私はカーラ・ホール、料理人です。多くの人が、テレビ番組「トップ・シェフ」で私を知っているかもしれません。私はクリエーティブならどんなものでも大好きです。
ナレーター:
パイの下には金色の塩入れと、小さな砂糖菓子の入った皿があります。
カーラ・ホール:
塩は当時、非常に高価なものでした。また砂糖も、非常に高価でした。砂糖菓子だけでなくパイ皮を見ても、この家庭にはキッチンで働く人々がいて、彼らが非常に優れた技術を持っていたことが分かります。
ナレーター:
砂糖はオランダへ、アメリカやカリブ諸島のプランテーションからもたらされたでしょう。またオリーブと白ワインは地中海沿岸地域からもたらされました。青と白の磁器のボウルは、莫大なお金をかけて中国から運ばれてきたはずです。そんなわけでこの作品は、当時の交易帝国オランダの力と繁栄を示すと同時に、これを自宅の壁に飾った人々の富と野心も暗示しているのです。

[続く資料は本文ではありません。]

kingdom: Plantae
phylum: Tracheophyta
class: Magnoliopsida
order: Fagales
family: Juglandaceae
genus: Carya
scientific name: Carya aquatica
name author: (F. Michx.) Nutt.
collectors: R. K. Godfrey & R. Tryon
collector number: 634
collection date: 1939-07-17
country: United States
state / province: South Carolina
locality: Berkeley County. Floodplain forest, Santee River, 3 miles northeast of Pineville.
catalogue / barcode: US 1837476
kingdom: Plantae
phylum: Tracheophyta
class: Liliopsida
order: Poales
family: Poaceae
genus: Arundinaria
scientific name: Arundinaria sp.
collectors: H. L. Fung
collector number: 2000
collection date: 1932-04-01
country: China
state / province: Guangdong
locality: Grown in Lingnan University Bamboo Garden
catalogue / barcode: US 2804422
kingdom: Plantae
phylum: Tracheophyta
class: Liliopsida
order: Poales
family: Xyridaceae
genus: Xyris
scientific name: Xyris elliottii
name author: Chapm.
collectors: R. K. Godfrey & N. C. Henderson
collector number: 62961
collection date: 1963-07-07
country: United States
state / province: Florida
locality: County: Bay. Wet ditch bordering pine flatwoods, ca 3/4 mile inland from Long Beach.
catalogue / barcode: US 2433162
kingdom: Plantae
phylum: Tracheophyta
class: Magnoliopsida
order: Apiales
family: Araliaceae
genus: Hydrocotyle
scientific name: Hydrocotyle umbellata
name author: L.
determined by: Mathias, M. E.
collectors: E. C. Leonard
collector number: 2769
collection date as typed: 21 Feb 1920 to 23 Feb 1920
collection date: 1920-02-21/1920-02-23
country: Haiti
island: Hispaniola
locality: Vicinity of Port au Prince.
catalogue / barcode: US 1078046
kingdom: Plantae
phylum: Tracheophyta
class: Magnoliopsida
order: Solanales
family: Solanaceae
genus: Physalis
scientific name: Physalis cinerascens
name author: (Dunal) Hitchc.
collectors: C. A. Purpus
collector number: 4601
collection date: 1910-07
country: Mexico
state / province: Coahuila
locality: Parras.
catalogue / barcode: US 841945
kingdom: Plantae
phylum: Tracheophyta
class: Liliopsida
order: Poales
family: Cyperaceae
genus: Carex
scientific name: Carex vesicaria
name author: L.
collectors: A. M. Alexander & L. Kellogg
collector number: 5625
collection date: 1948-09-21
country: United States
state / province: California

カーラは完璧な焼き色のついたパイ皮に魅了されているようです。しかし、パイの中味を示す、その上に置かれた詰め物入りの孔雀は?
カーラ・ホール:
それは明らかに、食べられるものではありません。現代でいえば、これは純金を間にはさんだハンバーガーのようなものでしょう。これを食べることはありません。金はおいしくありませんから。でも富の象徴として、そして所有者には高価なものにお金を払う余裕があるから、ここに登場させているのです。